Reanimar a economia local parece uma ideia distante. Esta área litorânea da rural Prefeitura Iwa­­te há muito tempo está atrasada em relação ao restante do Japão. A renda anual média de Otsuchi é de 1,7 milhão de ienes, cerca de US$ 21 mil, ao redor de 60 por cento da média nacional. Nesse porto pesqueiro, a maior parte do trabalho era em barcos de pesca que trabalhavam com fazendas de ostra, vieiras e alga ou em fábricas de conserva e instalações de processamento de frutos do mar ao longo dos cais. Tudo isso foi destruído pelo tsunami.

Em abril, a Câmara de Comér­cio da cidade entrevistou empresários locais. Apenas metade disse pretender reconstruir seus negócios em Otsuchi.

No entanto, a Câmara pôde entrevistar apenas 114 donos de empresas, um quarto de seus membros antes do tsunami. A instituição hoje está sediada numa cabana pré-fabricada na quadra esportiva de uma escola queimada e ainda está tentando localizar os outros cerca de 300 membros.

"Sabemos que precisamos criar empregos", diz Chieko Uchihama, integrante da Câmara, "mas como vamos fazer isso quando nem sabemos quem sobreviveu?" Outra tarefa imediata é a triste busca pelos restos mortais das pessoas ainda classificadas como desaparecidas em Otsuchi. Numa tarde recente, os sobreviventes procuravam nos entulhos os entes queridos e perdidos. Um dele era Watanabe.

Ele e sua família estavam em casa quando a onda de repente varreu a sala, lançando-o contra o teto antes que ele pudesse se arrastar até o segundo andar da casa, que havia começado a boiar e se deslocar da base.

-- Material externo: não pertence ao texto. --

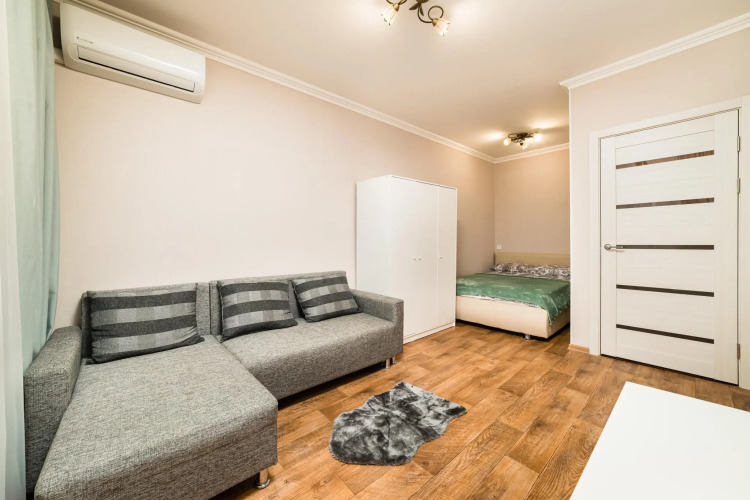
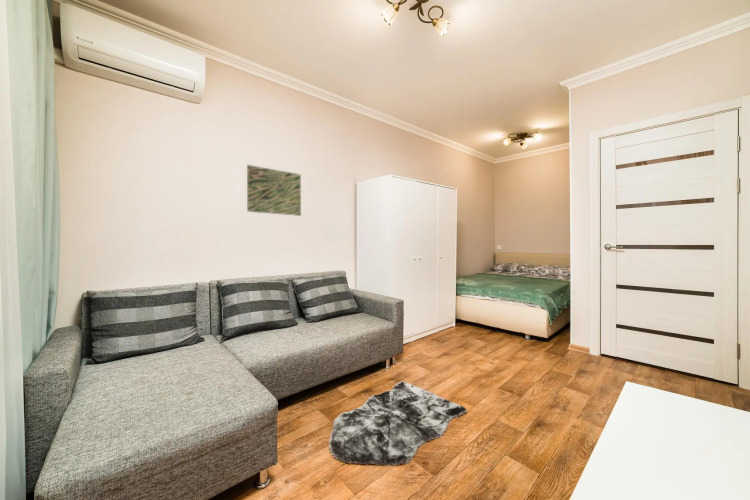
+ wall art [246,164,302,217]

Ele conseguiu pular no telhado de um prédio de concreto que se movia, mas outros membros da família não tiveram tanta sorte ou força.

Watanabe deixou o trabalho na incineradora de lixo da cidade, que ainda funcionava, para poder vir todos os dias procurar a filha mais nova, Mikoto.

Ele também queria encontrar objetos pessoais, como a mochila vermelha que ele comprou para a filha mais velha, Hinata, 6 anos, que estava animada por em breve começar a primeira série.

Ele contou que acabaria se mudando para encontrar um novo trabalho e, de alguma forma, começar uma nova vida. "É difícil demais ficar aqui", lamenta Watanabe, ao observar estoicamente os escombros de sua casa.